- [Excerpt to read]:
------------------------------------------------------------------------

The Squirrel Chronicles – the end?

The baffler has baffled the damnsquirrel!

Not that he’s giving up.  At this very moment he is sitting sulkily on the bluebird house, pondering the situation.

When Huckleberry Crusoe (aka Dearly Beloved) returned from the beach yesterday, he was horrified at how disrespectful the damnsquirrels had become in his absence.   He was right.  The little sumbitches knew they were winning the war.  And have no doubt, it has definitely been war.

Yesterday, when Miss Piggy and I went for a walk, there were nine–count ’em–NINE squirrels in the yard across the street.  They pointed and snickered when we passed.  NAH, nah, nah, NAH, nah.

Little bastards.

------------------------------------------------------------------------

- [Required tasks]:
- a) Answer these about the squirrel post:
(i) Where is the squirrel sitting at this very moment?
(ii) Where had Huckleberry Crusoe returned from yesterday?
(iii) How many squirrels were in the yard across the street?
- b) From the squirrel post, write out everything from "The Squirrel Chronicles" down to "nah, NAH, nah.".

- [Entries supplied]:
------------------------------------------------------------------------

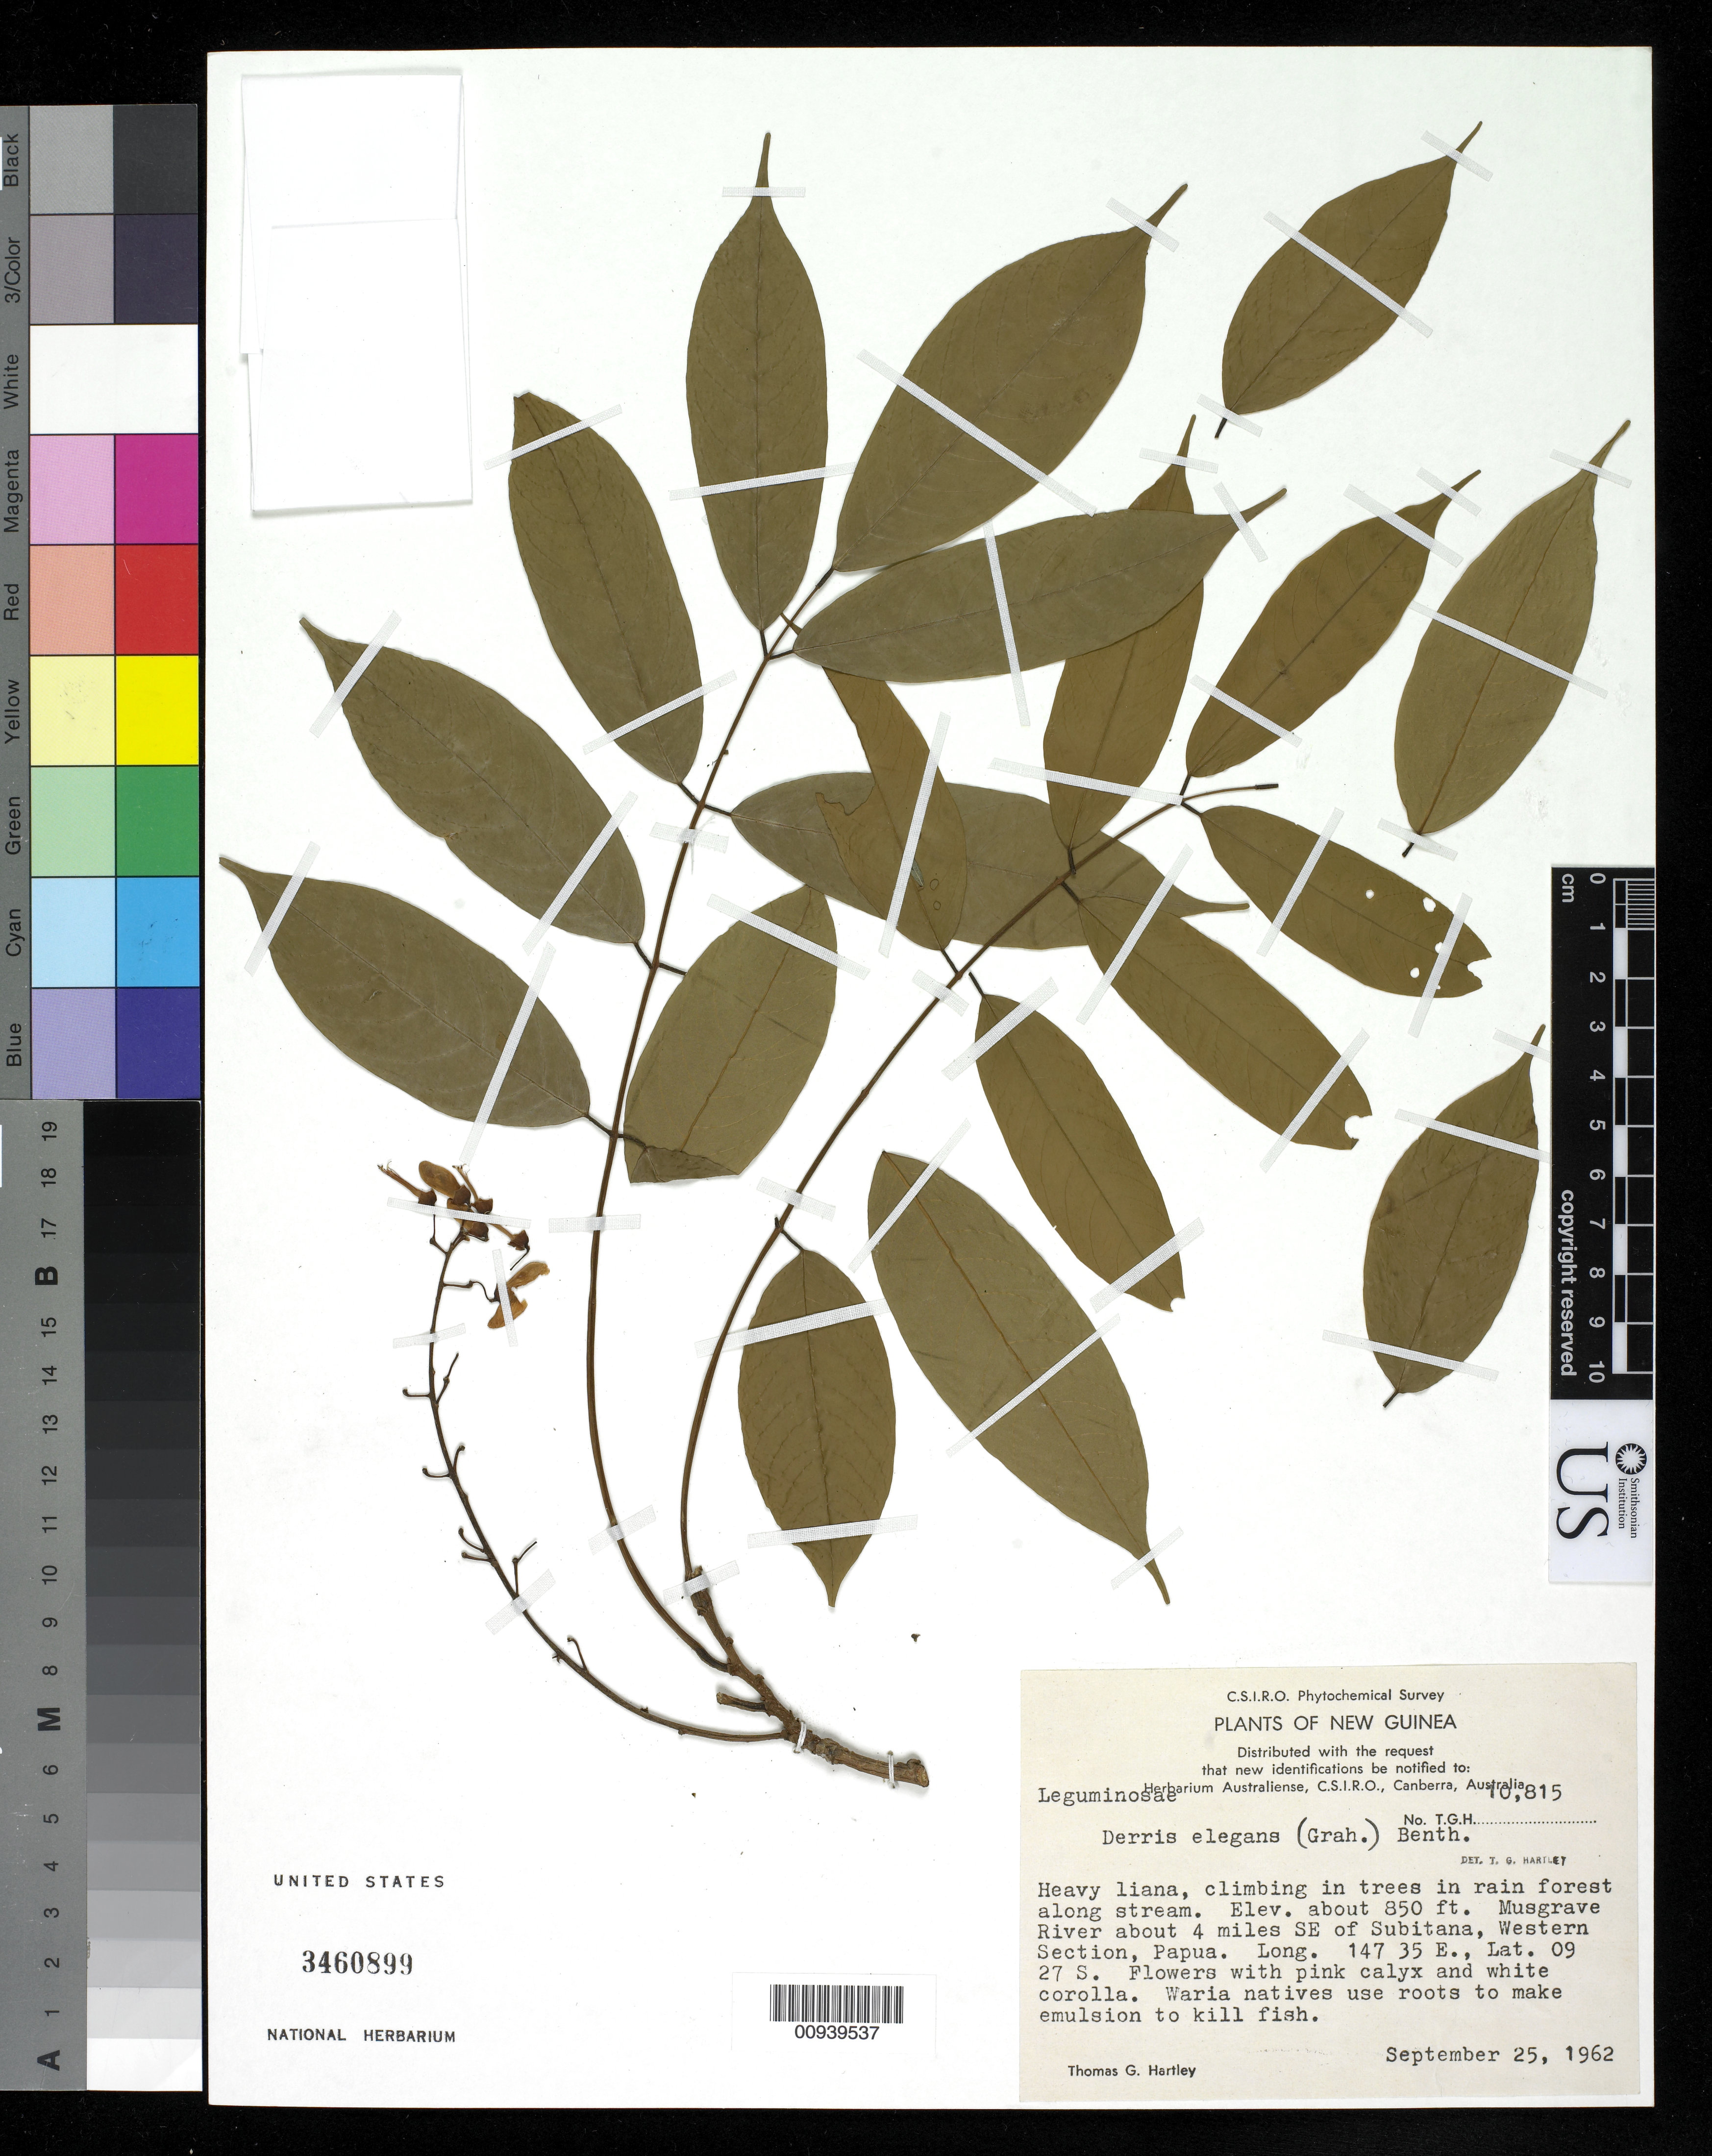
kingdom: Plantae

------------------------------------------------------------------------

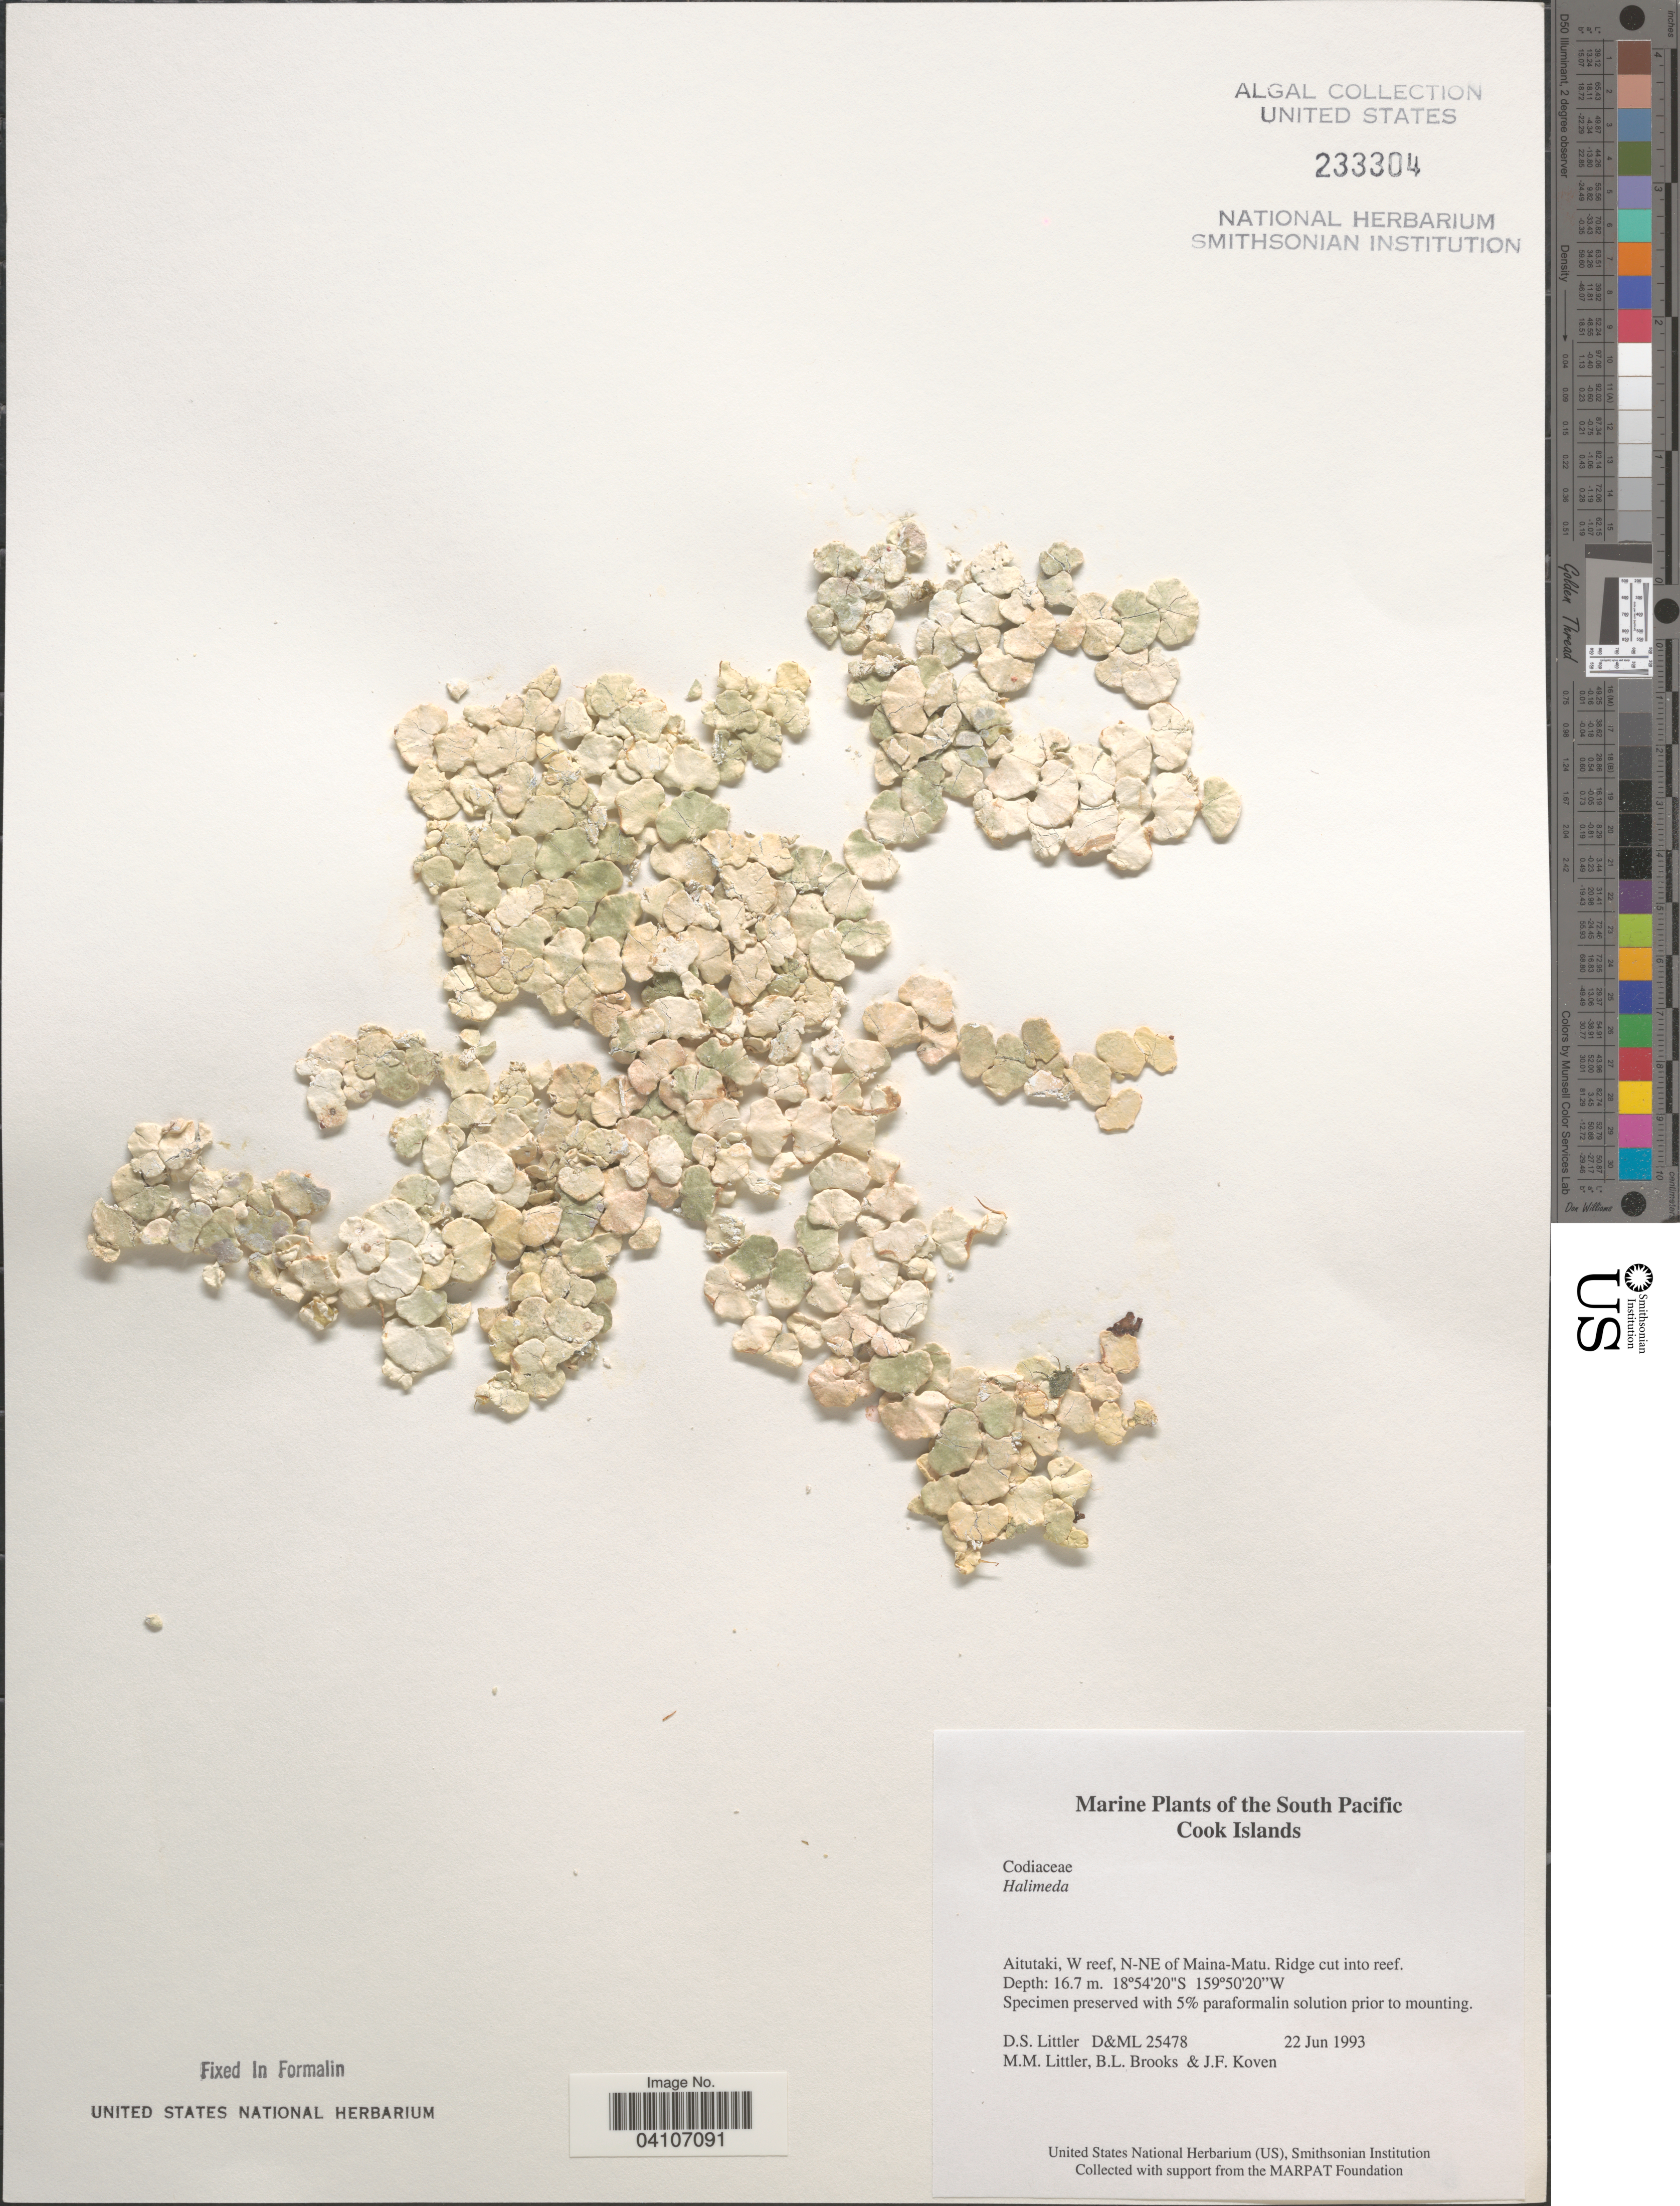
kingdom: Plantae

------------------------------------------------------------------------

- [Complete answers]:
- a)
(i) On the bluebird house.
(ii) The beach.
(iii) Nine.

- b)
The Squirrel Chronicles – the end?

The baffler has baffled the damnsquirrel!

Not that he’s giving up.  At this very moment he is sitting sulkily on the bluebird house, pondering the situation.

When Huckleberry Crusoe (aka Dearly Beloved) returned from the beach yesterday, he was horrified at how disrespectful the damnsquirrels had become in his absence.   He was right.  The little sumbitches knew they were winning the war.  And have no doubt, it has definitely been war.

Yesterday, when Miss Piggy and I went for a walk, there were nine–count ’em–NINE squirrels in the yard across the street.  They pointed and snickered when we passed.  NAH, nah, nah, NAH, nah.